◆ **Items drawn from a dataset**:

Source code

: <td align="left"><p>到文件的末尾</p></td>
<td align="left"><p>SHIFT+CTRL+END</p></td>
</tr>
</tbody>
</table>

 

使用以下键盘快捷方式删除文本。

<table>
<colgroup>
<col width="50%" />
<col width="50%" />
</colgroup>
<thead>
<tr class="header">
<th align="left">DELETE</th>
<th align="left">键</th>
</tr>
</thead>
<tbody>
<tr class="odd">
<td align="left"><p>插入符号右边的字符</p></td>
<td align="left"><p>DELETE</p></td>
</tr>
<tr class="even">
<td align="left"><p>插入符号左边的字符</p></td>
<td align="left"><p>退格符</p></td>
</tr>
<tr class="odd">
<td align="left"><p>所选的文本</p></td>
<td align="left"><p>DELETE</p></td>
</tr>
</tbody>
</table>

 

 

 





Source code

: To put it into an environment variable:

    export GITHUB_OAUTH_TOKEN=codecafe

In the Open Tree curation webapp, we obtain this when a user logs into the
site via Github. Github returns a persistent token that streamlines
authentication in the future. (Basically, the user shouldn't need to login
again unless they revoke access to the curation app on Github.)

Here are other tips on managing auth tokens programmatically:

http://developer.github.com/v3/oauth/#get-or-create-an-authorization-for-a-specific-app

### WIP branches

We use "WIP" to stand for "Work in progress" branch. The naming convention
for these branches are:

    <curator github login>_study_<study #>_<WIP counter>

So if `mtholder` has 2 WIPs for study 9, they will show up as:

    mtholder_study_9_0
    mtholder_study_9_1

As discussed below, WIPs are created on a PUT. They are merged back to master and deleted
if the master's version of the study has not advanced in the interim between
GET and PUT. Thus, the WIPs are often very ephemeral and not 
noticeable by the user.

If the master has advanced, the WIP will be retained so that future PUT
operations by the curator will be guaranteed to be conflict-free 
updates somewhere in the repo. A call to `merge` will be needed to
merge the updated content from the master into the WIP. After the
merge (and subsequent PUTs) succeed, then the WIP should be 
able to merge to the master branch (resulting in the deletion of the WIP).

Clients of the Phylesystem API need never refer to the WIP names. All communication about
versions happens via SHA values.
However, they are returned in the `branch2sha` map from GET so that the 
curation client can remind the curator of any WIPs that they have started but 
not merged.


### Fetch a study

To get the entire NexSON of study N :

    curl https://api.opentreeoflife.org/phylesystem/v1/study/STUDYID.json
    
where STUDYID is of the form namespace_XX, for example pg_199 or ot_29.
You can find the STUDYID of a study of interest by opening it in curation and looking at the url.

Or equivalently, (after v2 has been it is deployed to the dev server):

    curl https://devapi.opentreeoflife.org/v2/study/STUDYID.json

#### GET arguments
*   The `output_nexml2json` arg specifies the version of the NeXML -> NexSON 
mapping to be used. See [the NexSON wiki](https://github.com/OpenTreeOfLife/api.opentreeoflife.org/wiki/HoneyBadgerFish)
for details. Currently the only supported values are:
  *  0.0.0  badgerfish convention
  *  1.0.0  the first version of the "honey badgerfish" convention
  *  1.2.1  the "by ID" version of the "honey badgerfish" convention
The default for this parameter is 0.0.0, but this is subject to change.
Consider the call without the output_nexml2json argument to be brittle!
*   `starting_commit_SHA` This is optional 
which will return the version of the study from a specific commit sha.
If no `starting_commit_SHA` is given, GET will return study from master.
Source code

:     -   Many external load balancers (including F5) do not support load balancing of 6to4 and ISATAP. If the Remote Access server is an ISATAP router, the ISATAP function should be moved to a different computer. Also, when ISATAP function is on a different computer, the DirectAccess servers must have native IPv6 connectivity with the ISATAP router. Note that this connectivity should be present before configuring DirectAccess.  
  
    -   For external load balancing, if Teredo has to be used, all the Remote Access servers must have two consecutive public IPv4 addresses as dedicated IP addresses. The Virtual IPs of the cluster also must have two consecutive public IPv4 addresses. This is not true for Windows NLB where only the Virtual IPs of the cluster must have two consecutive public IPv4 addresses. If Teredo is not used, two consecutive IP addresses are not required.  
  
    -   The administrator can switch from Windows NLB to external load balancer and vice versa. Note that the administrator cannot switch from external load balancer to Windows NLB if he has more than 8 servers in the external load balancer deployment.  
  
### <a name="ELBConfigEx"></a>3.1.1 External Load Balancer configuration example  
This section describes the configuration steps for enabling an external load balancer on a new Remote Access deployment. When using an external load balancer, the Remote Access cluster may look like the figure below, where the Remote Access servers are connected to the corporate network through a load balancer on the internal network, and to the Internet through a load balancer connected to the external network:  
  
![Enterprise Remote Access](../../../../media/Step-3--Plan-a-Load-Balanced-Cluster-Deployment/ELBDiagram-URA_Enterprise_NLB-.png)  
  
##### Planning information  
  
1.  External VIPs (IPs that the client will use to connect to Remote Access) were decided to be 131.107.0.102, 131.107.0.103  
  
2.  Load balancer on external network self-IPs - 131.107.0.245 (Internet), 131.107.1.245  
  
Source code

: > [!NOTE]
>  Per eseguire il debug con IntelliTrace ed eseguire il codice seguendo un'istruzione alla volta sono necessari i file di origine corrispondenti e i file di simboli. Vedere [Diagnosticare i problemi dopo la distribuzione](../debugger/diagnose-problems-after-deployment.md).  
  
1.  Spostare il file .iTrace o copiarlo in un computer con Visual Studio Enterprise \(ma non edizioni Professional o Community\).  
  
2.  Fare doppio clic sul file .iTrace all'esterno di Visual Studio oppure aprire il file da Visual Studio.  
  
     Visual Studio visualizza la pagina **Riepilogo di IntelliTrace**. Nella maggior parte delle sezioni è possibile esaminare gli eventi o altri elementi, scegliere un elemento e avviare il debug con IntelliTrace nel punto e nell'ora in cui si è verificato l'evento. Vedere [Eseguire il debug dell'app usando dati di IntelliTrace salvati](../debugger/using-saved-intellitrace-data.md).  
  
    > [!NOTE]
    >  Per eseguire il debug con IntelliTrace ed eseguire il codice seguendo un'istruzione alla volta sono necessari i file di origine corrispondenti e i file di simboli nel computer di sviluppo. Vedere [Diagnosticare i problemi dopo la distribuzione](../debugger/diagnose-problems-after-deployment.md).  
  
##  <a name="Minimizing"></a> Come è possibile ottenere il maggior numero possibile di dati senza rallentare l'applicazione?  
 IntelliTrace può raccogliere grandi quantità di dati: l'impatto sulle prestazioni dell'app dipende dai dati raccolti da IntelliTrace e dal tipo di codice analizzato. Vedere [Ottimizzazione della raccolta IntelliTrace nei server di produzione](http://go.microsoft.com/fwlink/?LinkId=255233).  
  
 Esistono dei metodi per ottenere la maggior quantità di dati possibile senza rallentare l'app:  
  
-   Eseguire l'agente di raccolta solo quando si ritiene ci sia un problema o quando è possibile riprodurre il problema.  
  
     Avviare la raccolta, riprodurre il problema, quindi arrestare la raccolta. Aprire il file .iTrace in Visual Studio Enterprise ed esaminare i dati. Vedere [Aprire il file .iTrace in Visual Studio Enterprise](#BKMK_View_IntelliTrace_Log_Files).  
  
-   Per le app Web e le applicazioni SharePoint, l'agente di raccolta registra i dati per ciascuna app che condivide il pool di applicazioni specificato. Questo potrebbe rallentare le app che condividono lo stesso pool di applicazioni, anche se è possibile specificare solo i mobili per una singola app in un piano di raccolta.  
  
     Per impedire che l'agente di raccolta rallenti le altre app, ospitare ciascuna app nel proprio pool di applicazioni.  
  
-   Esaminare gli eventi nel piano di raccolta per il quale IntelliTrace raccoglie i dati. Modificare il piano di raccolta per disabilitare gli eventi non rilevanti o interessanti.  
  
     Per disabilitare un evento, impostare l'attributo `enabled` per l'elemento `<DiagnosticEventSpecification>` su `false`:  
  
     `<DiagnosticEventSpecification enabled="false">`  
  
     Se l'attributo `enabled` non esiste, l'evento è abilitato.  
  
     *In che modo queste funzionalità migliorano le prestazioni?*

◆ **About this task**: Reproduce the items word for word, from their start through the line containing "mtholder_study_9_1", including that line.

◆ **Exercise answer**:
Source code

: <td align="left"><p>到文件的末尾</p></td>
<td align="left"><p>SHIFT+CTRL+END</p></td>
</tr>
</tbody>
</table>

 

使用以下键盘快捷方式删除文本。

<table>
<colgroup>
<col width="50%" />
<col width="50%" />
</colgroup>
<thead>
<tr class="header">
<th align="left">DELETE</th>
<th align="left">键</th>
</tr>
</thead>
<tbody>
<tr class="odd">
<td align="left"><p>插入符号右边的字符</p></td>
<td align="left"><p>DELETE</p></td>
</tr>
<tr class="even">
<td align="left"><p>插入符号左边的字符</p></td>
<td align="left"><p>退格符</p></td>
</tr>
<tr class="odd">
<td align="left"><p>所选的文本</p></td>
<td align="left"><p>DELETE</p></td>
</tr>
</tbody>
</table>

 

 

 





Source code

: To put it into an environment variable:

    export GITHUB_OAUTH_TOKEN=codecafe

In the Open Tree curation webapp, we obtain this when a user logs into the
site via Github. Github returns a persistent token that streamlines
authentication in the future. (Basically, the user shouldn't need to login
again unless they revoke access to the curation app on Github.)

Here are other tips on managing auth tokens programmatically:

http://developer.github.com/v3/oauth/#get-or-create-an-authorization-for-a-specific-app

### WIP branches

We use "WIP" to stand for "Work in progress" branch. The naming convention
for these branches are:

    <curator github login>_study_<study #>_<WIP counter>

So if `mtholder` has 2 WIPs for study 9, they will show up as:

    mtholder_study_9_0
    mtholder_study_9_1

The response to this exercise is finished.